A third main character was planned as well, but she was supposed to be introduced in a story arc that I planned but never even tried to start. She wouldn’t make it into the comic if I start it up again, at least not without heavy modification, as I eventually met someone who was very similar to the character I had in mind. So similar that adding them now would look creepy.
The comic’s most common antagonist was a cat named Muffin. He was basically Chad Thundercock, probably the most shallow character in a comic that wasn’t long enough to get deep. I also introduced another character intended as an antagonist in an admittedly-hamfisted way named Felicity the Once-Golden Retriever, Love’s best friend who used to be a highly optimistic normie with a promising modelling career before Muffin cheated on her, and then became an angsty anti-society rebel who thinks cutting her hair and dying her fur darker makes her ugly. She hated Purrnout because she felt that Purrnout hadn’t suffered like she had and is moping for no reason, which annoys her. I think I was trying to do a straw feminist character minus the actual feminism, but don’t quote me on that. I had a third antagonist that I wanted to introduce, my favorite antagonist made for the comic actually, and he already cameoed, but I never ended up writing him.
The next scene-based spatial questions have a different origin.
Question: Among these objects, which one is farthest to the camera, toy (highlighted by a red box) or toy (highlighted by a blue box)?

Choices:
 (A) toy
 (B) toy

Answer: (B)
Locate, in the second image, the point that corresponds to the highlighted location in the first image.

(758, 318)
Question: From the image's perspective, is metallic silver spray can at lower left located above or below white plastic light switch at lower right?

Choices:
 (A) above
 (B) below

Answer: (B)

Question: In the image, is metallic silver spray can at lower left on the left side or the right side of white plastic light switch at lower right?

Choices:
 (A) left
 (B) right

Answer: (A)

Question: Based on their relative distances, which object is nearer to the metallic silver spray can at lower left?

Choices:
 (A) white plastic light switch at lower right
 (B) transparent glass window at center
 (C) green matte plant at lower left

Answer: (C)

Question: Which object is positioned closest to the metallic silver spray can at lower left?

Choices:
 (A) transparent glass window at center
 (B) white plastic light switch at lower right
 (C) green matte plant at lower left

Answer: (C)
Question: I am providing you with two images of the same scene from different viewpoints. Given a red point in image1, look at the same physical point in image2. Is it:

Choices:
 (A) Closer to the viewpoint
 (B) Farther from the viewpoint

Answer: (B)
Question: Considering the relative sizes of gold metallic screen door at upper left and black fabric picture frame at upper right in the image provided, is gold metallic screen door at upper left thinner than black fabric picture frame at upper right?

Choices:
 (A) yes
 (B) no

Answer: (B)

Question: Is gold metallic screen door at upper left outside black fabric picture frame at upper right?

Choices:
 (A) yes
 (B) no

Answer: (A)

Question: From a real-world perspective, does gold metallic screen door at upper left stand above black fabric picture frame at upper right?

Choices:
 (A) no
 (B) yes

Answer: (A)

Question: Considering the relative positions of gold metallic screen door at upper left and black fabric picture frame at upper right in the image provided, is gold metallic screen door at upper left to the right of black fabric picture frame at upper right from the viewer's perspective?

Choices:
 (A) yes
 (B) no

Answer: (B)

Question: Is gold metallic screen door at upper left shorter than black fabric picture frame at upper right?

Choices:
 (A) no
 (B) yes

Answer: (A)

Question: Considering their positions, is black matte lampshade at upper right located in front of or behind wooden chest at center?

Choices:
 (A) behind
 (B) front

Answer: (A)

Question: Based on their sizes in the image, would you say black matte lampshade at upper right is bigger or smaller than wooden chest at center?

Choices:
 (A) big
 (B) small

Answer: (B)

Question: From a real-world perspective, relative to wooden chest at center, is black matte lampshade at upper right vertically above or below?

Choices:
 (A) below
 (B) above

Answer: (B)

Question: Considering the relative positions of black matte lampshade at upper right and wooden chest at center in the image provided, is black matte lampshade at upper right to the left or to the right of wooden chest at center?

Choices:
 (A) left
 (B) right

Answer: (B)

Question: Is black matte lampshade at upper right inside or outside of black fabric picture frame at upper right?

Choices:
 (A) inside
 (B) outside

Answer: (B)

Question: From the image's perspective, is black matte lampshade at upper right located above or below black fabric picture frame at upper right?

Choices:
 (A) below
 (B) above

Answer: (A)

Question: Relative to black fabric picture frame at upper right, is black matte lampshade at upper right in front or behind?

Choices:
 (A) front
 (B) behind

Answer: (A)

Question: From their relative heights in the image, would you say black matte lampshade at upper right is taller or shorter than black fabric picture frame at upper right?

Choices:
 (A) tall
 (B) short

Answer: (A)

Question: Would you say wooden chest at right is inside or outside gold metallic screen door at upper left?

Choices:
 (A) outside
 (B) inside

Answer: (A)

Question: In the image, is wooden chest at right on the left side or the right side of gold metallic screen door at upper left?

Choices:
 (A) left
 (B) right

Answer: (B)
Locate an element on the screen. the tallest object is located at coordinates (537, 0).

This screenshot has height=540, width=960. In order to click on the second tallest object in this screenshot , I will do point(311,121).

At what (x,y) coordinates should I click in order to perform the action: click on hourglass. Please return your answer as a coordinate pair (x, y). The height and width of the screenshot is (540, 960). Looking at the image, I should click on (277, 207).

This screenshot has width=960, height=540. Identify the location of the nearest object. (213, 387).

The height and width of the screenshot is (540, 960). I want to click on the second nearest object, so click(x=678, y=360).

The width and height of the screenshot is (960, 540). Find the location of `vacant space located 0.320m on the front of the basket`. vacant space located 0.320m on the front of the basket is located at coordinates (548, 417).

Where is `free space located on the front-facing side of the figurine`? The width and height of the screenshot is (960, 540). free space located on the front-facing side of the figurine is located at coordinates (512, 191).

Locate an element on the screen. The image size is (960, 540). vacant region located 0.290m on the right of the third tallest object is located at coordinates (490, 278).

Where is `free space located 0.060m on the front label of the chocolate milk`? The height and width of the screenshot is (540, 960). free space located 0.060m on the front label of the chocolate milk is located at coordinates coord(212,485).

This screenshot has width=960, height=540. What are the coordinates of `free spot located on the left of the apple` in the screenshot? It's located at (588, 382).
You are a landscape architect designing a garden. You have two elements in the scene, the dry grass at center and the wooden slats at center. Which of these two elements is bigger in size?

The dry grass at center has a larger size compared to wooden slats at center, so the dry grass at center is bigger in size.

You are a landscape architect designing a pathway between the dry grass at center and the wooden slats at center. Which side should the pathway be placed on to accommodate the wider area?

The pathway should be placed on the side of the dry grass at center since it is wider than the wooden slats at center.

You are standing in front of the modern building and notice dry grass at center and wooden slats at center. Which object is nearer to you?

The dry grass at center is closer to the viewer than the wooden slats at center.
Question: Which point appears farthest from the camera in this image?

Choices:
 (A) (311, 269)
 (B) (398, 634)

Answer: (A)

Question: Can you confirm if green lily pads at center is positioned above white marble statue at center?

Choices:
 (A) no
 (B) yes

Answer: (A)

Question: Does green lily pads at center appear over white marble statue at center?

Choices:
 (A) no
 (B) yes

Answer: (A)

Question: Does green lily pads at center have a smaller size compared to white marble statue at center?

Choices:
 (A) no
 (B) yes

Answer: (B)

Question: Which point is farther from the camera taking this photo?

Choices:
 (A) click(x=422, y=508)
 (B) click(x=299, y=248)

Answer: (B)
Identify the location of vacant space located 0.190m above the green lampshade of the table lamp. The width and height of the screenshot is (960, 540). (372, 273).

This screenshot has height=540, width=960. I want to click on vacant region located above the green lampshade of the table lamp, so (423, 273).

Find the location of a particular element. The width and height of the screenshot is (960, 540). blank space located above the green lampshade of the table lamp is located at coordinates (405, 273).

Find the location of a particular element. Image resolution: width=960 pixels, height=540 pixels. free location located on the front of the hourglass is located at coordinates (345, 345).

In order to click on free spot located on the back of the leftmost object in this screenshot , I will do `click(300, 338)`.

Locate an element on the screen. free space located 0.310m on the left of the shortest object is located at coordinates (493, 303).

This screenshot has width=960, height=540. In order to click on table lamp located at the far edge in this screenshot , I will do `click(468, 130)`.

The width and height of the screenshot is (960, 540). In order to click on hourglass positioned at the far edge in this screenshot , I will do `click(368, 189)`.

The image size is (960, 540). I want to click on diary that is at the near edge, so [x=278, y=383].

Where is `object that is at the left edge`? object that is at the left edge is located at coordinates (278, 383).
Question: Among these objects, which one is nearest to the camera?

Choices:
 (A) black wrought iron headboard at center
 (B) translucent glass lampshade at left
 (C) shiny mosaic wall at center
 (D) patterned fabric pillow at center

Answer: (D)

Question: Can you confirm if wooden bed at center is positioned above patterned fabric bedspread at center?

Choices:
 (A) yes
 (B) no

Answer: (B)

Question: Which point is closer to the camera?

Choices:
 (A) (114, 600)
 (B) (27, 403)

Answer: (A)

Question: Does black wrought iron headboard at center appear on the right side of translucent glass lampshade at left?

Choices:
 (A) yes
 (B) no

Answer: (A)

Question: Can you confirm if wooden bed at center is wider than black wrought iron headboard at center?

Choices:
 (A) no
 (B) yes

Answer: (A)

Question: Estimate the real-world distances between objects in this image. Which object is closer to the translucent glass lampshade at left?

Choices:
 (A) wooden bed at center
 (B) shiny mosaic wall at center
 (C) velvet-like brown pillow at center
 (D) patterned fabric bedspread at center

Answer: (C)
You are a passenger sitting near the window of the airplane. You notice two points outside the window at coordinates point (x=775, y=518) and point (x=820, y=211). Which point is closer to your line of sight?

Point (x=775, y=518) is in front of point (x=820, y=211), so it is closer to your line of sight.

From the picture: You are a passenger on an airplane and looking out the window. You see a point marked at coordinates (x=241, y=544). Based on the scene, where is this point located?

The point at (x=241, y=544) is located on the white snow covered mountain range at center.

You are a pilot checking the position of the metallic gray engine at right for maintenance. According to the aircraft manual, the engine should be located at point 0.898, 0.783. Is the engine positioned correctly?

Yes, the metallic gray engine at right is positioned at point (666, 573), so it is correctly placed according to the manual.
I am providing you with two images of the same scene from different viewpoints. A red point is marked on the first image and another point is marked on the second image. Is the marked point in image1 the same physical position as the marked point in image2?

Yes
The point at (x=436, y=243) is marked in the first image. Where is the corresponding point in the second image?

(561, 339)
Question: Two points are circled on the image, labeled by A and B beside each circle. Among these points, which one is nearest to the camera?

Maybe if I had my PC through Summer/Fall 2018 I would’ve made more (the last one was Spring 2018.)
But anyway, it doesn’t really matter. My brother was the only person who really read Purrnout, but I do remember him getting a chuckle out of it. I posted it on Tumblr (now deleted) and I got one follower, who was likely a bot. I never posted a link to it on my main Tumblr, partially because I wanted to see it gain an organic audience first (it didn’t lol) and partially because I was scared of it being seen as cringe. You may have come across it if you browsed the “sprite comic” tag on here. I know Tumblr is a bad place to host webcomics (at least if it’s the only place you’re hosting the webcomic) but it’s free, I was familiar with it, and I wasn’t making any plans to profit off of or take the comic seriously (it ran Summer 2016 - Spring 2018 and only had twenty strips.)
I’m still hesitant to bring back the comic because I honestly want to use the universe (most of it, obviously modifications would need to be made) for a video game idea I have, though that would be 10+ years in the future if I ever have credibility as a game developer since I couldn’t see myself doing that one without a team (”3D hack n’ slash platformer” is a lot harder than “2D JRPG.”) Hell, I originally made the sprite for a Zelda II clone I wanted to make with Purrnout using side mounted guns (because Shadow the Edgehog,) but for some reason, be it laziness (not wanting to re-learn Game Maker) or wanting to use the character for something more character driven, I ended up making a sprite comic instead. Another route I could do is redesigning and renaming Recolor, and removing all sprites ripped from other games, but I’m extremely hesitant to mess with Recolor’s design since his worried face is a running gag and if I did continue I’d still want to eventually make jokes that don’t work without him being a Sonic recolor.
Also, it wasn’t a furry webcomic, at least not entirely. “pet sized” (cats, dogs, wolves, foxes, etc.) characters would stand on fours while characters of much smaller or much larger stature (cows, hedgehogs,) than that would be anthropomorphic.